### SOURCE MATERIAL

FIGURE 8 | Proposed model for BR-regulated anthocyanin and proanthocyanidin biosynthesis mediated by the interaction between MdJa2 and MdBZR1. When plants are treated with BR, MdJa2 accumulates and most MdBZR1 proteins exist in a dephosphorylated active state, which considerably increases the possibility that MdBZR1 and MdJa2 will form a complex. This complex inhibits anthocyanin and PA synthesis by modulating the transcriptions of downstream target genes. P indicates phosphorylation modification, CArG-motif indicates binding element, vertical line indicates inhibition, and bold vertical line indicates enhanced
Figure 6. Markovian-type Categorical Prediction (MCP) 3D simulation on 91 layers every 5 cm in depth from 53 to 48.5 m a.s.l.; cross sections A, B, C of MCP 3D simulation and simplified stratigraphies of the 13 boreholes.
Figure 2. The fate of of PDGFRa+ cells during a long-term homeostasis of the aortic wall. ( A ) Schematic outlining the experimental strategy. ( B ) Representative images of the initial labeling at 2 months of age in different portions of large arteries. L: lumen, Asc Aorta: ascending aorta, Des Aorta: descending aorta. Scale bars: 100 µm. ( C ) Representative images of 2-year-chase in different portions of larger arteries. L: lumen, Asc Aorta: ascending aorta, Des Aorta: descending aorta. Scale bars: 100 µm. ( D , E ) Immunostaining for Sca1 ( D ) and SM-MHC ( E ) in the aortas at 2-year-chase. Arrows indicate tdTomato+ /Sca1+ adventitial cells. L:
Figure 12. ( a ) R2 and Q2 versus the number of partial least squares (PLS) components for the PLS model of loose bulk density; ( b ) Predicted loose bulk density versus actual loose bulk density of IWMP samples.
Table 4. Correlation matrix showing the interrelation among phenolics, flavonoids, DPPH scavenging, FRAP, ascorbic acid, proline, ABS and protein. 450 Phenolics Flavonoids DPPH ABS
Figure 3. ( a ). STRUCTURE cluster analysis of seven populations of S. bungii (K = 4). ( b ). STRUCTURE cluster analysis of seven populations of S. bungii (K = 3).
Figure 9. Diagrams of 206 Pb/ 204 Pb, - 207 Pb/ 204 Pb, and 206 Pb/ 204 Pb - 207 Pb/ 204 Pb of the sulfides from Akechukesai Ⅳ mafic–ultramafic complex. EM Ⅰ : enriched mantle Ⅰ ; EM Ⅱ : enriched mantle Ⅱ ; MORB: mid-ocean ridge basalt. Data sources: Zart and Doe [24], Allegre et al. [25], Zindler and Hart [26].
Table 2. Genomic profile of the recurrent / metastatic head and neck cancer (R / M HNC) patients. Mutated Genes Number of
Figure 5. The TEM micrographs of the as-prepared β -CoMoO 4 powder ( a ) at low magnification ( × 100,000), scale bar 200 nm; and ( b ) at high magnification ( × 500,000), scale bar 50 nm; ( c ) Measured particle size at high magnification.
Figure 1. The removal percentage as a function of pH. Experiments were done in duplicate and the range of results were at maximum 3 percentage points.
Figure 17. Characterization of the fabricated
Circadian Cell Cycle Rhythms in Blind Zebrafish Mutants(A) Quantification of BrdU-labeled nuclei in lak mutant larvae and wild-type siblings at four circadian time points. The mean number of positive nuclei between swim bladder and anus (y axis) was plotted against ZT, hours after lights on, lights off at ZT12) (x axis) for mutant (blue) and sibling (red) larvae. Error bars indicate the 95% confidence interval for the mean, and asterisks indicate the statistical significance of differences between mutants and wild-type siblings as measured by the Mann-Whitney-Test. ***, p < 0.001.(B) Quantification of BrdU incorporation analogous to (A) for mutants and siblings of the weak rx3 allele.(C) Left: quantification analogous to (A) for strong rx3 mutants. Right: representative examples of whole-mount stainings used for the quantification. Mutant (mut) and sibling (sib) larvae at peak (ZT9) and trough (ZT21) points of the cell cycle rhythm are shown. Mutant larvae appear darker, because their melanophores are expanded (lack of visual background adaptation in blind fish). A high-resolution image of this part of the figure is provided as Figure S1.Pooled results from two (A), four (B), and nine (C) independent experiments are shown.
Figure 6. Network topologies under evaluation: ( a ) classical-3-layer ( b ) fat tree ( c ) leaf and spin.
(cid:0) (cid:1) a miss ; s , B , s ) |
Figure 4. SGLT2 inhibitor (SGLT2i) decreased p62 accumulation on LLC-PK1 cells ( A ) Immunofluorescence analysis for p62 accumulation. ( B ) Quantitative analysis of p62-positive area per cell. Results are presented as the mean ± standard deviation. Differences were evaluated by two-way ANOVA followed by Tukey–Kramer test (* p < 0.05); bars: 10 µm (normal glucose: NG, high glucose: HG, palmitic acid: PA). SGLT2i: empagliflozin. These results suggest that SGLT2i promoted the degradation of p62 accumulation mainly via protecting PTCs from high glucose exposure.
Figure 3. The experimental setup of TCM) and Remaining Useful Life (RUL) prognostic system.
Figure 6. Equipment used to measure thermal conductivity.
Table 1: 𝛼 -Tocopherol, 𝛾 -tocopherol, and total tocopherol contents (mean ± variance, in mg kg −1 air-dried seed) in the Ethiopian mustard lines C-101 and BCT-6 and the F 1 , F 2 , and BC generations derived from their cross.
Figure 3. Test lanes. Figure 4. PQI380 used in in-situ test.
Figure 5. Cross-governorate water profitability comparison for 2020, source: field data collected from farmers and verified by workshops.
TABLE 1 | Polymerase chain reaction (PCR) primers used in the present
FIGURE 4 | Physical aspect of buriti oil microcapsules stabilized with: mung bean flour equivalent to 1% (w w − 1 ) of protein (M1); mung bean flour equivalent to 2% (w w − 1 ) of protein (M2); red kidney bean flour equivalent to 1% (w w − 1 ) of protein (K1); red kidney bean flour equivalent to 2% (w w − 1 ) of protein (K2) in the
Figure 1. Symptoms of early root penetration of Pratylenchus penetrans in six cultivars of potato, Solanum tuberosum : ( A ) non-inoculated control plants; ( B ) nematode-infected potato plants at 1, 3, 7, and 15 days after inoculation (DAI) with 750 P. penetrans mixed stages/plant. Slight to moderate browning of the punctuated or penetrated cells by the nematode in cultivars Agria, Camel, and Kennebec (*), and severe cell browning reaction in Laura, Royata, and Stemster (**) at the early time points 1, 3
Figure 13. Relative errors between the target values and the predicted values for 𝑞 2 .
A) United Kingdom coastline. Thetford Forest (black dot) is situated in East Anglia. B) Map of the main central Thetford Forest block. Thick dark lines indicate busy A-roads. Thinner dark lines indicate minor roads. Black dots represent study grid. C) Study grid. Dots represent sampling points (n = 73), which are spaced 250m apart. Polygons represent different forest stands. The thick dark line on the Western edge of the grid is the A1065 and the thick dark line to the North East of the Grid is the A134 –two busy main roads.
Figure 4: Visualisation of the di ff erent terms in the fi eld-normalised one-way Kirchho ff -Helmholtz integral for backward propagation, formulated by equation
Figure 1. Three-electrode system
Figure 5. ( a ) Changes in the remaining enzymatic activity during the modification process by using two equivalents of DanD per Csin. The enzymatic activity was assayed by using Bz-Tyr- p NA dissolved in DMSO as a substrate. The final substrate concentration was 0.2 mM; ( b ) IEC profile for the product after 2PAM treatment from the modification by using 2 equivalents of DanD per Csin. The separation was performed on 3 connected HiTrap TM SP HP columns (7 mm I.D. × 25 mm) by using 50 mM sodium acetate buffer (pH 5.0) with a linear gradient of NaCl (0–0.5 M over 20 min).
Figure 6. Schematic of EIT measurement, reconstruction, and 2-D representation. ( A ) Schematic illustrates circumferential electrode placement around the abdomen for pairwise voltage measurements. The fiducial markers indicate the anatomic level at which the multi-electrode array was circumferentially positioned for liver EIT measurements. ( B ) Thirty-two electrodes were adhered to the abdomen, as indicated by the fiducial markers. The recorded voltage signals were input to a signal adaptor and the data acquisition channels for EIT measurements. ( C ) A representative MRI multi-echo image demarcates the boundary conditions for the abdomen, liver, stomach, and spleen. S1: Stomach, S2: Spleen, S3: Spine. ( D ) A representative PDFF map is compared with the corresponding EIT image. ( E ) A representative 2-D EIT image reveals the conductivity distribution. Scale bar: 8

######

• TASK:
Output the lines above between the one holding "Table 2. Genomic" and the one holding "Figure 17. Characterization of the fabricated", inclusive, with nothing before or after them.

• SOLUTION TO THE PROBLEM:
Table 2. Genomic profile of the recurrent / metastatic head and neck cancer (R / M HNC) patients. Mutated Genes Number of
Figure 5. The TEM micrographs of the as-prepared β -CoMoO 4 powder ( a ) at low magnification ( × 100,000), scale bar 200 nm; and ( b ) at high magnification ( × 500,000), scale bar 50 nm; ( c ) Measured particle size at high magnification.
Figure 1. The removal percentage as a function of pH. Experiments were done in duplicate and the range of results were at maximum 3 percentage points.
Figure 17. Characterization of the fabricated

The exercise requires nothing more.